This function is only used for load_matchlinks() operations where we need to connect existing nodes. The _sub_resource_label and _sub_resource_id properties are required for the cleanup query functionality.

cartography.graph.querybuilder.filter_selected_relationships(node_schema: CartographyNodeSchema, selected_relationships: set[CartographyRelSchema]) → tuple[CartographyRelSchema | None, OtherRelationships | None]¶

Filter and validate selected relationships against a node schema.

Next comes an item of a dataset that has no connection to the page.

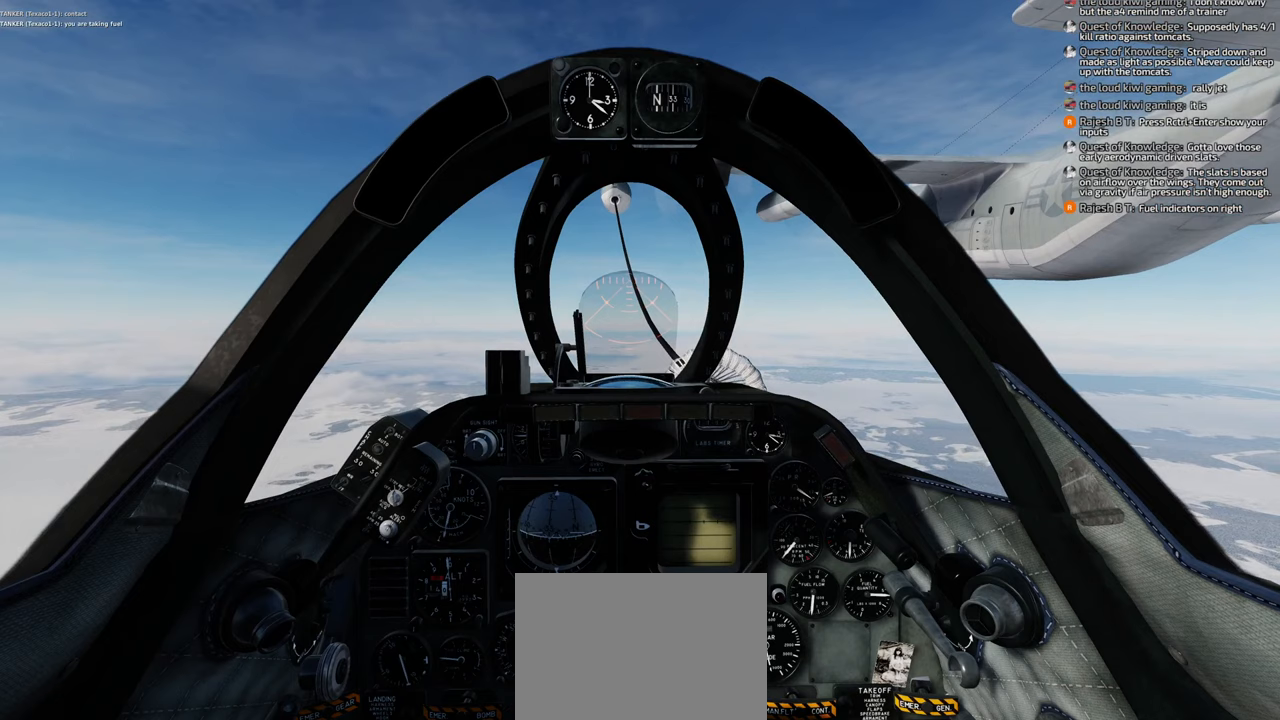
{"buttons": [], "left_stick": "center", "right_stick": "center", "events": []}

This function ensures that selected relationships specified to build_ingestion_query() are actually present on the node schema. It validates the relationships exist and separates them into sub resource and other relationship categories.

Parameters:

node_schema (CartographyNodeSchema) – The node schema object to filter relationships against.
selected_relationships (Set[CartographyRelSchema]) – The set of relationships to check if they exist in the node schema. If empty set, this means no relationships have been selected. None is not an accepted value.

Returns:

A tuple containing:

Sub resource relationship (if present in selected_relationships)
OtherRelationships object containing all other relationships from selected_relationships that are present in the node schema

Return type:

Tuple[Optional[CartographyRelSchema], Optional[OtherRelationships]]

Raises:

ValueError – If any selected relationship is not defined on the node schema.

Examples

>>> node_schema = CartographyNodeSchema(
...     label='EC2Instance',
...     sub_resource_relationship=account_rel,
...     other_relationships=OtherRelationships([vpc_rel, subnet_rel])
... )
>>>
>>> # Select subset of relationships
>>> selected = {account_rel, vpc_rel}
>>> sub_rel, other_rels = filter_selected_relationships(node_schema, selected)
>>> # Returns: (account_rel, OtherRelationships([vpc_rel]))

>>> # Empty set means no relationships selected
>>> sub_rel, other_rels = filter_selected_relationships(node_schema, set())
>>> # Returns: (None, None)

>>> # Invalid relationship raises error
>>> invalid_selected = {unknown_rel}
>>> filter_selected_relationships(node_schema, invalid_selected)
>>> # Raises: ValueError

Note

This function is used internally by build_ingestion_query() to validate and filter the selected_relationships parameter.

cartography.graph.querybuilder.rel_present_on_node_schema(node_schema: CartographyNodeSchema, rel_schema: CartographyRelSchema) → bool¶

Check if a relationship schema is present on a node schema.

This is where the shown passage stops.